*PROBLEM TO WORK ON*: Among the entries that follow, find every line with the word "index" and copy it.

──────

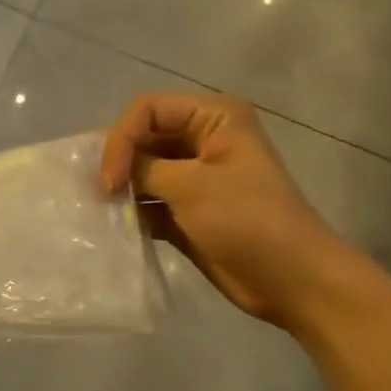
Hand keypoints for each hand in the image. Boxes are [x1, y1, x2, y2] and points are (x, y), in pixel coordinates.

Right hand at [102, 93, 357, 331]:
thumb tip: (107, 172)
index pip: (148, 110)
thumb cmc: (247, 220)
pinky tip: (117, 228)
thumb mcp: (191, 186)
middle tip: (98, 194)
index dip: (122, 139)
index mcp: (214, 117)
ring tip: (101, 211)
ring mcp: (196, 178)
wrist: (292, 280)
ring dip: (123, 190)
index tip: (110, 180)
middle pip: (143, 138)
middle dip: (119, 163)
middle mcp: (203, 140)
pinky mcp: (188, 212)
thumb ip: (143, 169)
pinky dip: (133, 213)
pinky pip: (150, 203)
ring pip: (144, 172)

──────

*TASK ANSWER*:
index pip: (148, 110)
index dip: (122, 139)
index mcp: (214, 117)
index tip: (110, 180)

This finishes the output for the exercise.